Tuesday, March 19, 2013

SQL - Parsing date from text / varchar field

I had a fun little SQL task to do today.  We have a large field of text that contains some comments and next to each comment is a date.  We wanted to find the most recent comment and sort the records by the date that is next to that comment in the text.  Luckily, we build that text field with the most recent dates at the top, so in this case, I just needed to parse out the first date that I could find.

I can find the year easily enough by searching for "/201" (actually that will only work for 7 more years, oops).  The main complication in my case is that the dates don't use leading zeroes, so they aren't all the same length.  Some are 2/2/2013 (8 characters) and some are 11/12/2013 (10 characters).  So I couldn't just find the "/201" and go back 5 characters.  And I didn't want to just search for the first slash, just in case there was a slash used for a different reason.  So I looked for "/201", then went back 5 characters and found the first slash before that, then went back 2 characters and built a substring from there.  Again the month really could be one or two characters, so in many cases my substring now had a leading character.  In my case, it was usually a space or newline character, so then I stripped newlines using REPLACE.

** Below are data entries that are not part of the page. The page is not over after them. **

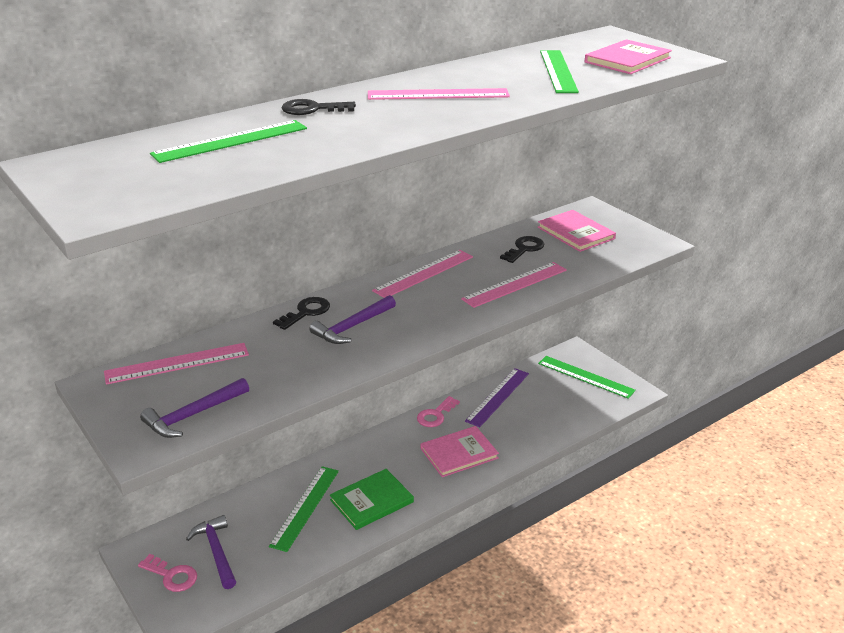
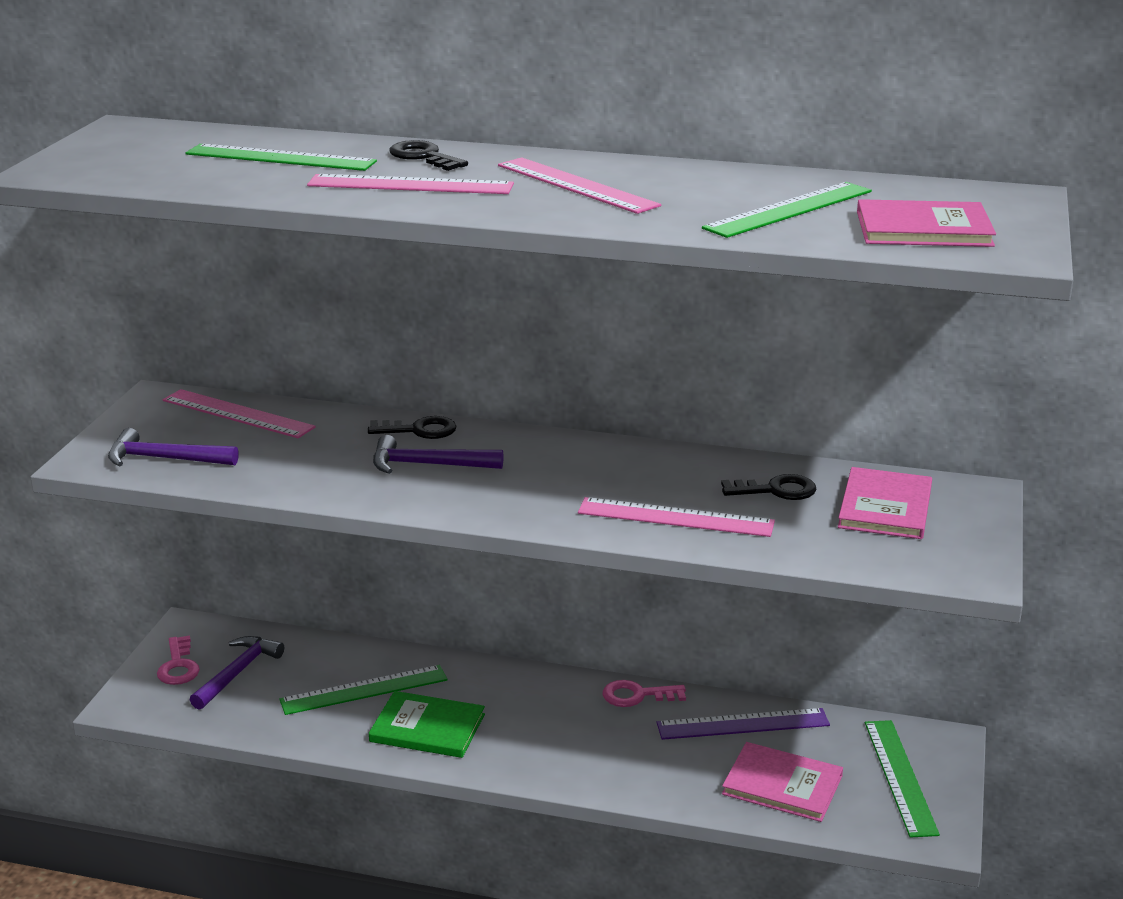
camera: 50 degrees right, 5 degrees down
(423, 273) = (606, 455): pink ruler -> pink ruler (410, 185)
(459, 453) = (590, 748): pink book -> pink book (782, 785)

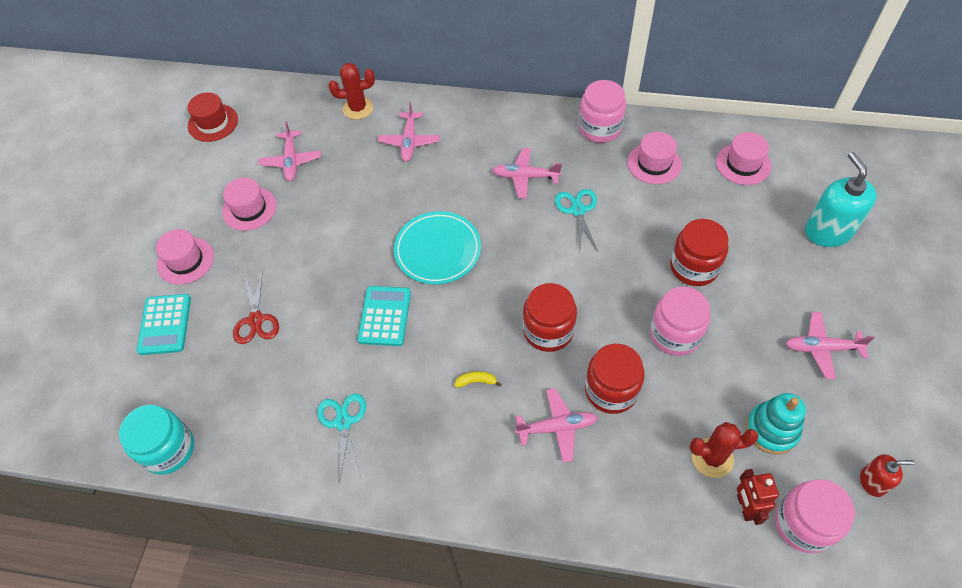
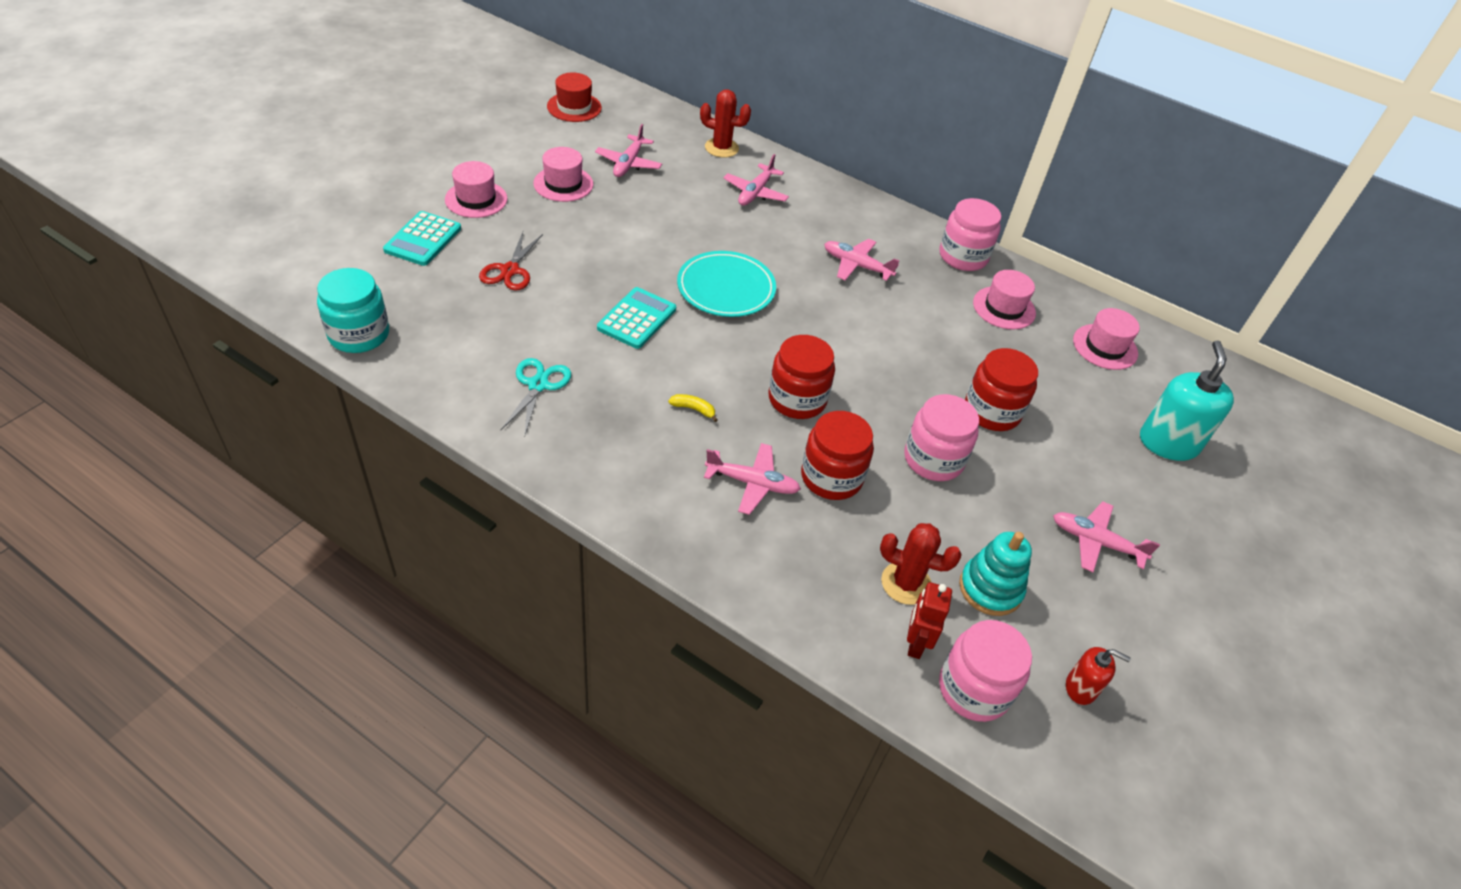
camera: 15 degrees right, 10 degrees down
(578, 210) = (894, 314): turquoise scissors -> none

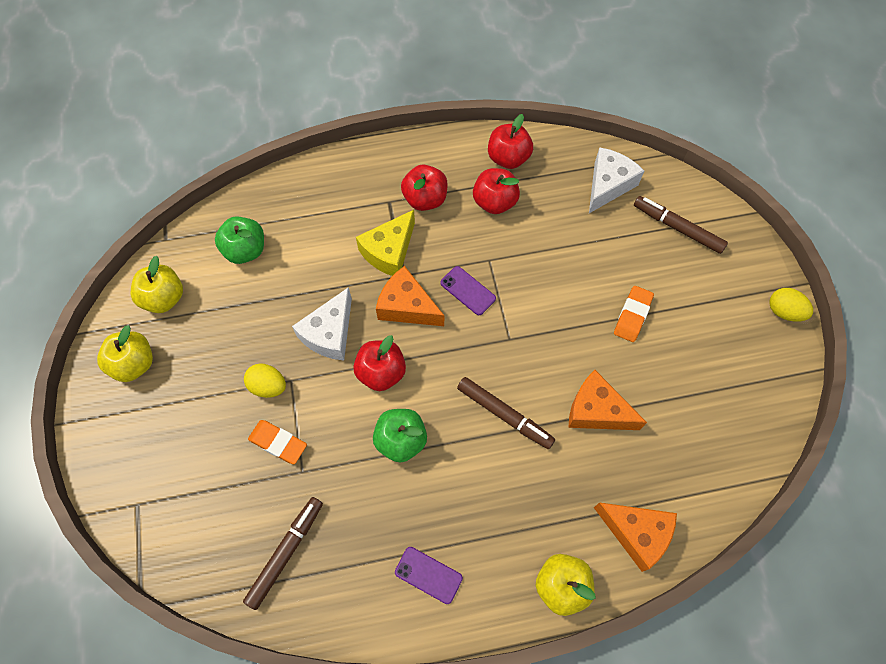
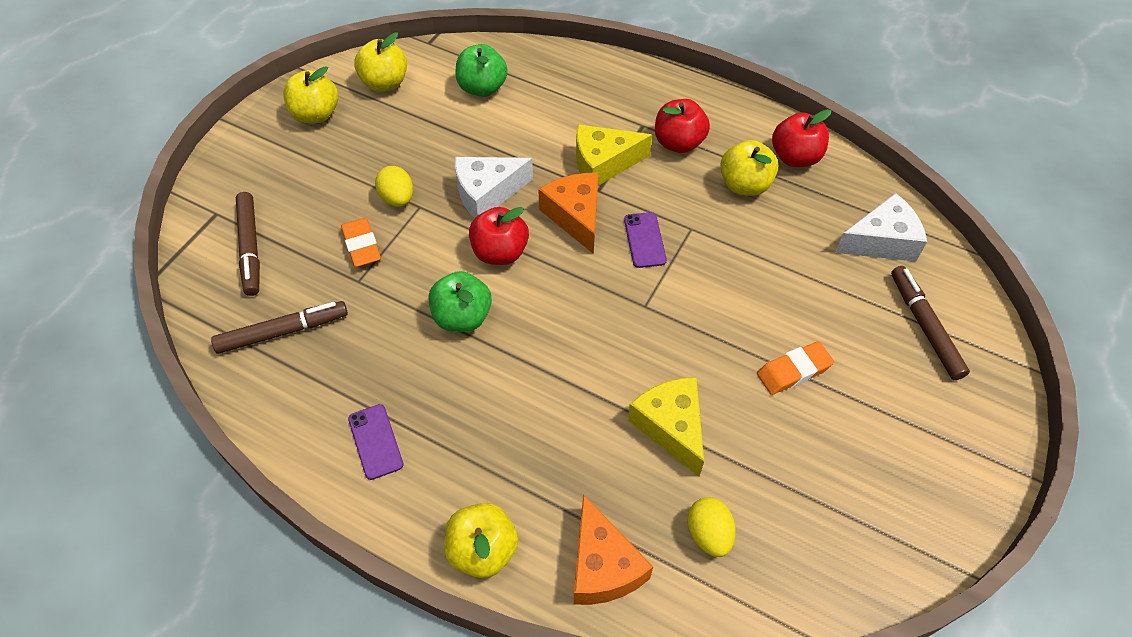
camera: 40 degrees right, 10 degrees down
(494, 202) = (744, 185): red apple -> yellow apple
(504, 415) = (576, 365): brown marker -> brown marker (250, 248)
(596, 411) = (671, 427): orange cheese -> yellow cheese
(784, 311) = (981, 487): yellow egg -> yellow egg (708, 534)

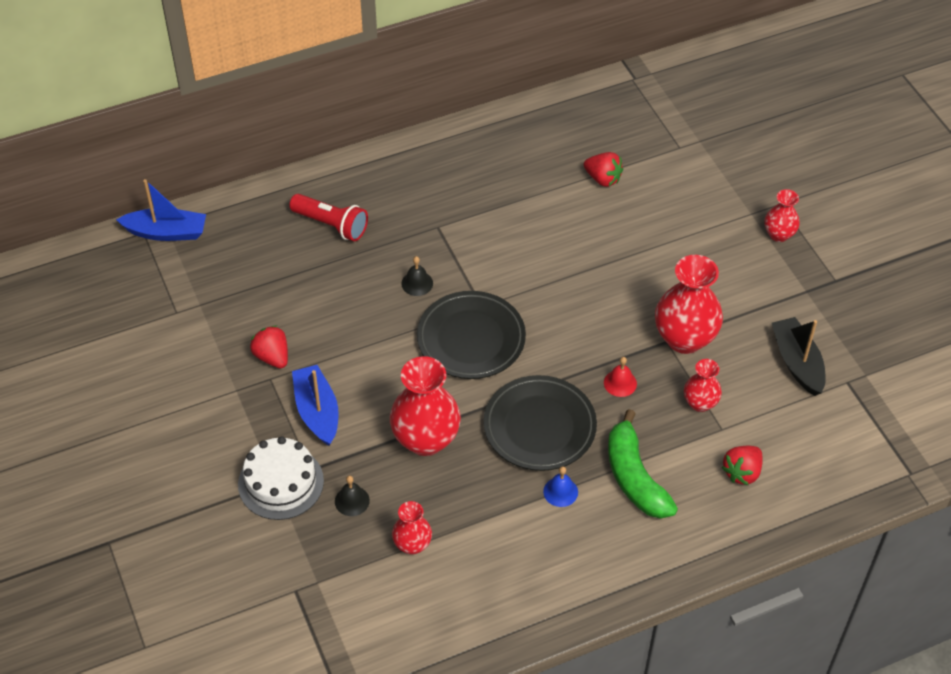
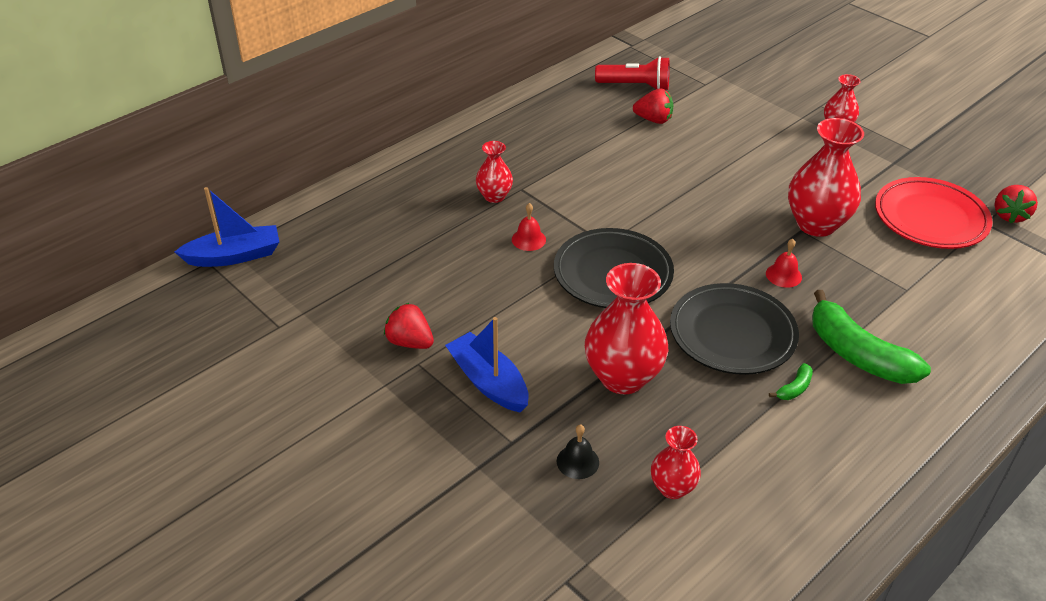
camera: 20 degrees left, 10 degrees down
(281, 482) = (485, 466): white cake -> none
(331, 225) = (412, 210): red flashlight -> red flashlight (635, 86)
(417, 283) = (528, 239): black bell -> red bell
(560, 492) = (794, 388): blue bell -> green banana
(700, 403) = (870, 273): red vase -> red vase (494, 196)
(742, 472) = (954, 322): red strawberry -> red strawberry (1009, 215)
(797, 362) = (930, 218): black boat -> red plate

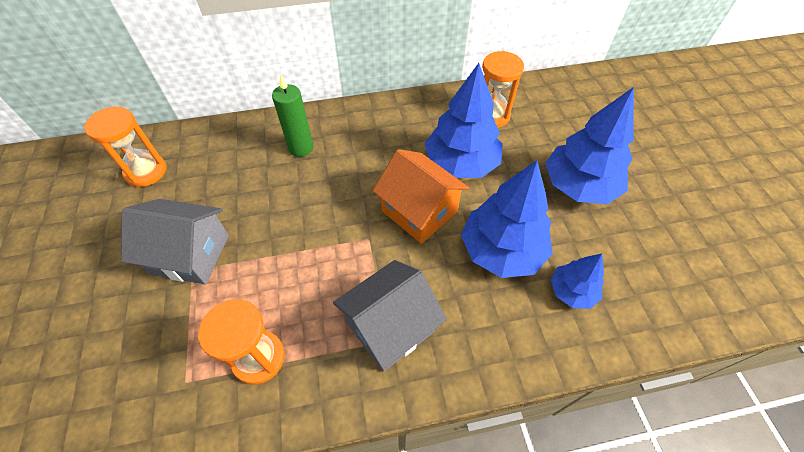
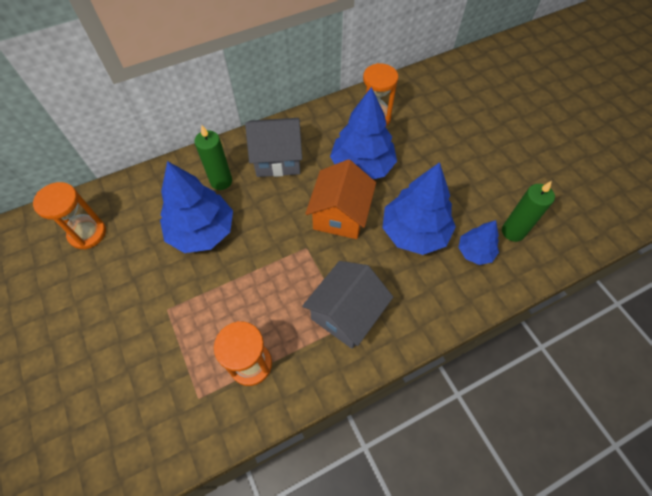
camera: 15 degrees left, 5 degrees up
(190, 254) = (160, 296): grey house -> grey house (277, 159)
(419, 211) = (340, 215): orange house -> orange house turned 75 degrees clockwise
(579, 186) = (460, 165): blue tree -> blue tree (202, 231)
(628, 278) = (513, 232): none -> green candle

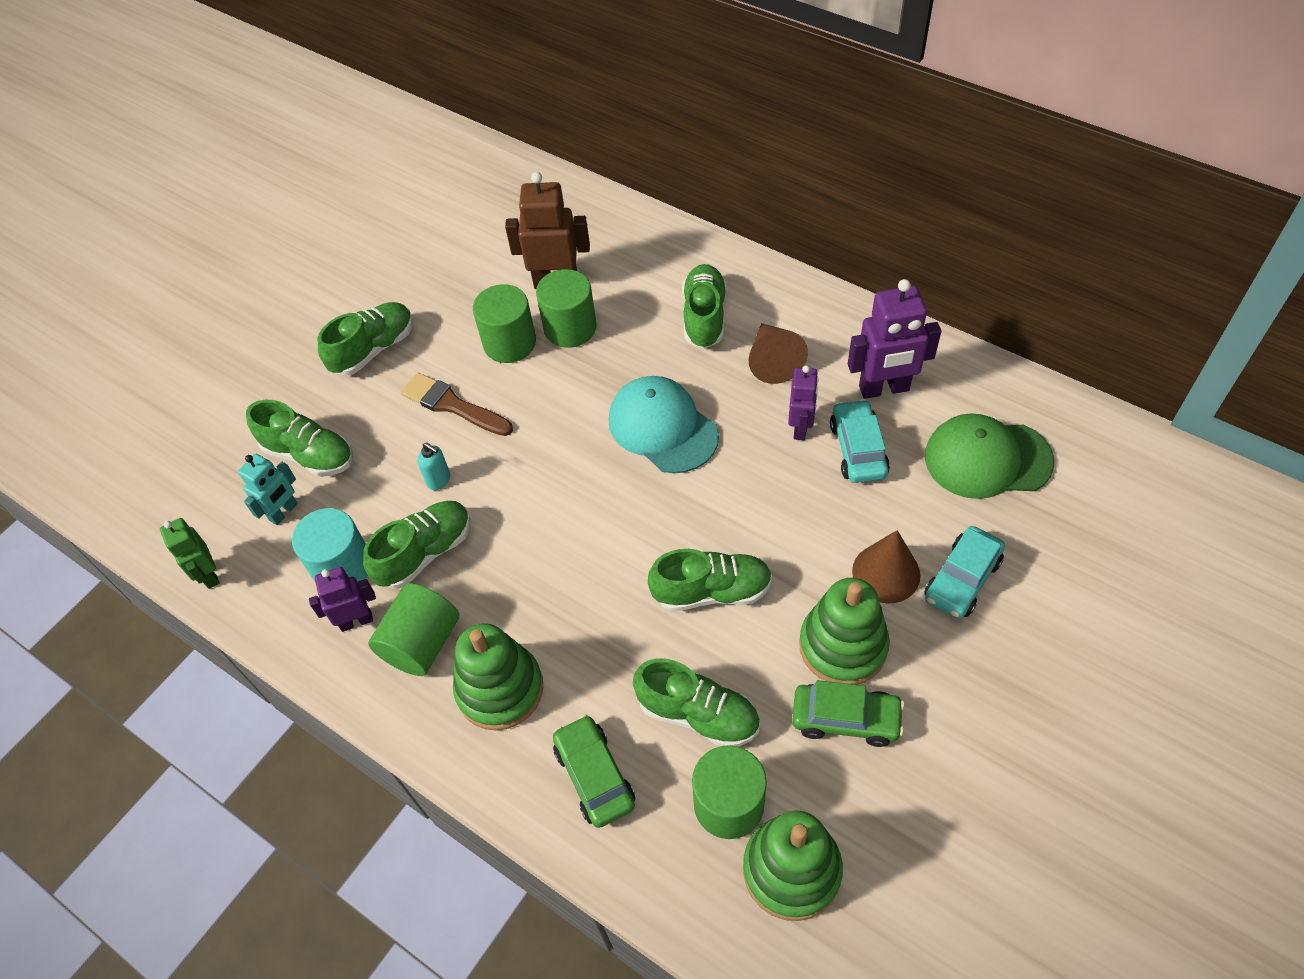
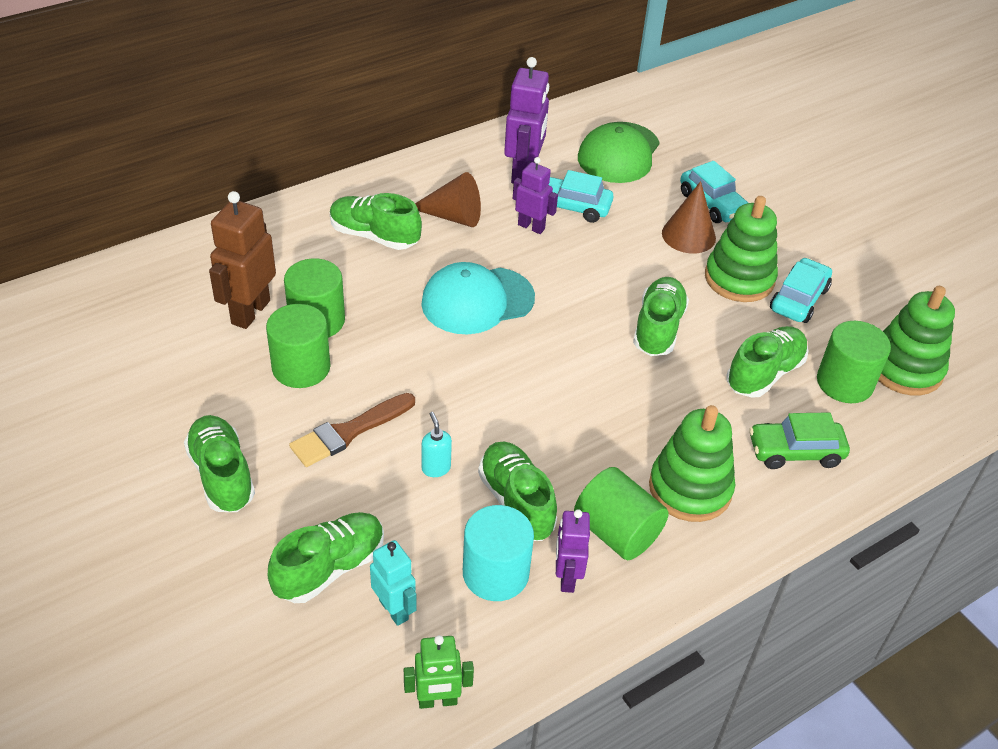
camera: 75 degrees left, 10 degrees down
(439, 480) = (436, 468): turquoise soap dispenser -> turquoise soap dispenser turned 75 degrees counterclockwise
(845, 719) = (799, 299): green car -> turquoise car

The last complication is that I wanted to sort by this date, and alphabetical sort won't work because of the lack of leading zeroes.  I had to do a CONVERT() to a datetime in order to sort correctly.  That will fail though if it finds some improperly formatted date (which we have in the text) so I had to use a CASE statement with an IsDate check.  Here's the final query:

SELECT
CASE 
    WHEN IsDate(REPLACE(REPLACE(REPLACE(SUBSTRING(myTable.Comments, CHARINDEX('/', myTable.Comments, CHARINDEX('/201', myTable.Comments) - 5)-2, 10), CHAR(10), ''), CHAR(13), ''), CHAR(9), '')) = 1 
    THEN CONVERT(datetime, REPLACE(REPLACE(REPLACE(SUBSTRING(myTable.Comments, CHARINDEX('/', myTable.Comments, CHARINDEX('/201', myTable.Comments) - 5)-2, 10), CHAR(10), ''), CHAR(13), ''), CHAR(9), '')) 
    ELSE NULL 
END As LastCommentDate
FROM myTable

ISSUES:
1) Not sure how fast this is, it seems like it may be slow
2) Once I find the start point, I just make a substring of length 10.  That works for me for our data, but more safe/accurate would be to do a difference between the start index and the index of the "201" to know for sure how long the month and day part is.